For the last couple of months THISISPOPBABY’s glorious Riot has been on tour in Australia and New York and seeing all the photos and tweets gave me major FOMO. I loved that show! I really want to see it again. (I would also have loved to sit with the audience in Sydney or Melbourne or New York and see how they reacted to this very Irish show.) I want it to be on every year, like how Riverdance is on for two months in the Gaiety every summer. If Riot did that I would go and see it every year and I’m sure I’m not the only one.
But until that dream becomes a reality, we have THISISPOPBABY’s Where We Live festival to get excited about. It’s a festival within a festival because it’s presented as part of the St. Patrick’s Festival. It starts next week, March 6th to the 18th in the Complex on Little Green Street, which is just off Capel Street.
The programme includes theatre, film, music, visual arts and panel discussions. In my mind St. Patrick’s Day entertainment can be a bit backwards-looking and overly concerned with traditional Irishness, but the work on offer here is all very contemporary. It’s still Irish but it’s about what’s going on in the country now. There are also no old reliables here, it’s a lot of brand new work being shown for the first time. I’m very excited about the work on offer and I think it’s great to see Irish work like this as part of the St. Patrick’s Day celebrations in Ireland. Usually you see Irish artists going abroad to be part of Irish festivals or festivals of Irish work at this time of year, and it’s get some of that at home.
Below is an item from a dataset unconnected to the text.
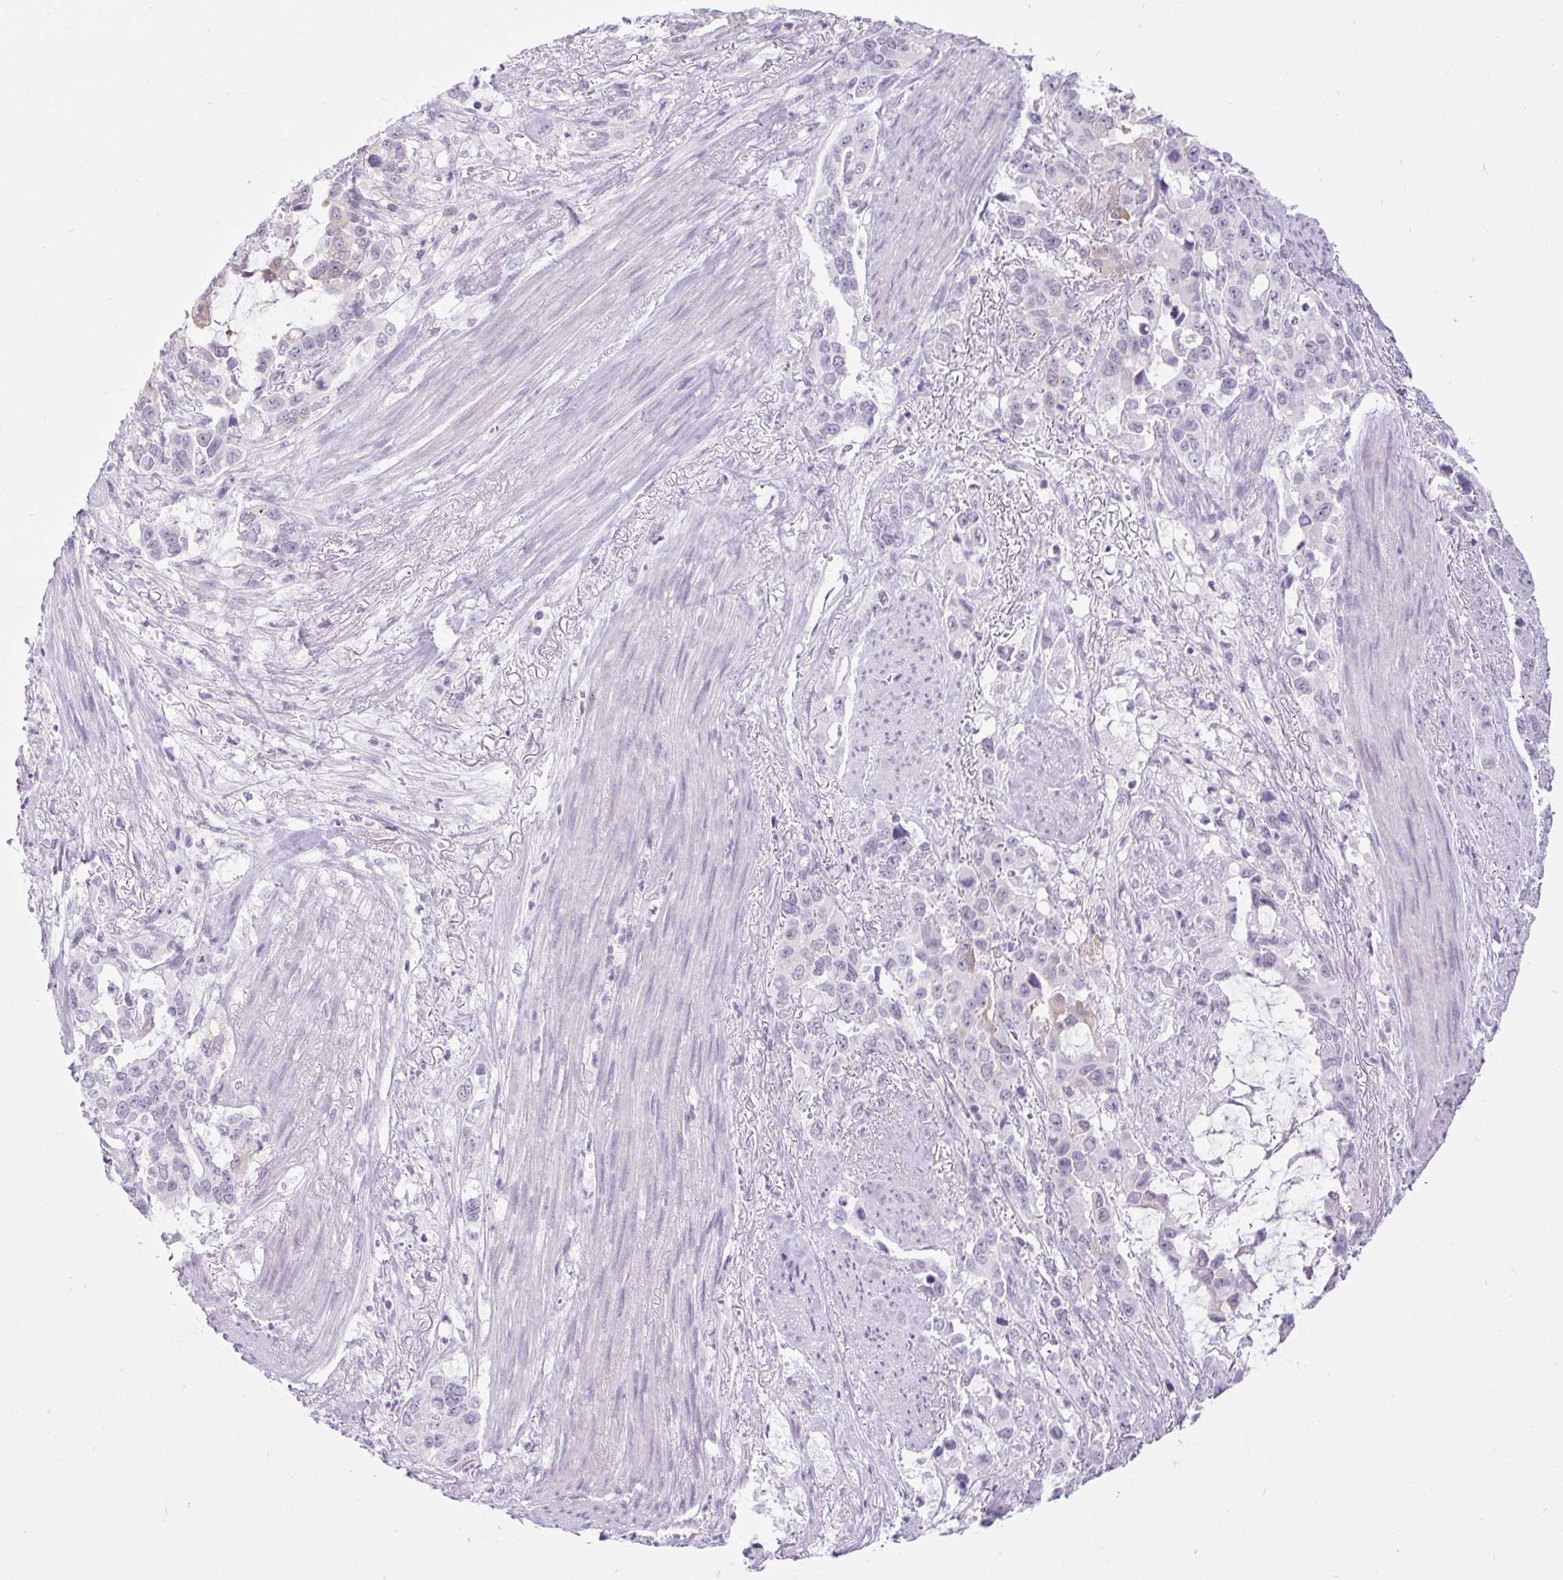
{"staining": {"intensity": "moderate", "quantity": "<25%", "location": "cytoplasmic/membranous"}, "tissue": "stomach cancer", "cell_type": "Tumor cells", "image_type": "cancer", "snomed": [{"axis": "morphology", "description": "Adenocarcinoma, NOS"}, {"axis": "topography", "description": "Stomach, upper"}], "caption": "Protein staining of adenocarcinoma (stomach) tissue shows moderate cytoplasmic/membranous staining in approximately <25% of tumor cells.", "gene": "BCAS1", "patient": {"sex": "male", "age": 85}}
Unsurprisingly, I am most excited by the theatre on offer. I’ve already written about Tara Flynn’s show Not A Funny Word in my recommendations for this year. (It will also be on in the Everyman in Cork on the 26th April. Please see it if you get a chance, it’s a very funny, very moving show.)
Money is a show about the 2008 Irish bail-out. It is written and performed by actor and accountant Peter Daly. If anyone can make sense of that turbulent time in Irish history, it’s him. I am certainly hoping to leave with a better understanding of the whole financial crisis.
Veronica Dyas’s Here & Now is about becoming an accidental landlord when the financial crash put her into negative equity. It’s about the housing crisis and homelessness, and asks what we really need to live.
The Mouth Of A Shark, a new show from Change of Address, will present the real-life stories of asylum seekers and Irish emigrants. Change of Address brought the wonderful story-telling show Trophy to Barnardo Square during last year’s Fringe Festival which I enjoyed immensely.
There’s also a very new, work-in-progress showing of a spoken word piece by Clare Dunne. Sure Look It, Fuck It is about a returning emigrant. Clare was fantastic in Tribes at the Gate as part of last year’s Dublin Theatre Festival and is currently on stage at there in Look Back in Anger. I think she’s a fantastic performer and I’m looking forward to this.
As well as all that theatre, there’s the Townhall Sessions series of talks about life in the city. There’s lots more details here, including videos from the speakers. These sessions are €6 each.
On St. Patrick’s night, there’s the WERKHouse party which will probably have a few Riot-like short performances. The next day, there’s a programme of films about people on the edges of society, including Adam & Paul which will be introduced by its Oscar Nominated director Lenny Abrahamson and writer and lead actor Mark O’Halloran.
An exhibition/installation, Made in Dublin will also take place in the Complex for the two weeks of the festivals. There’s also a performance from the High Hopes Choir.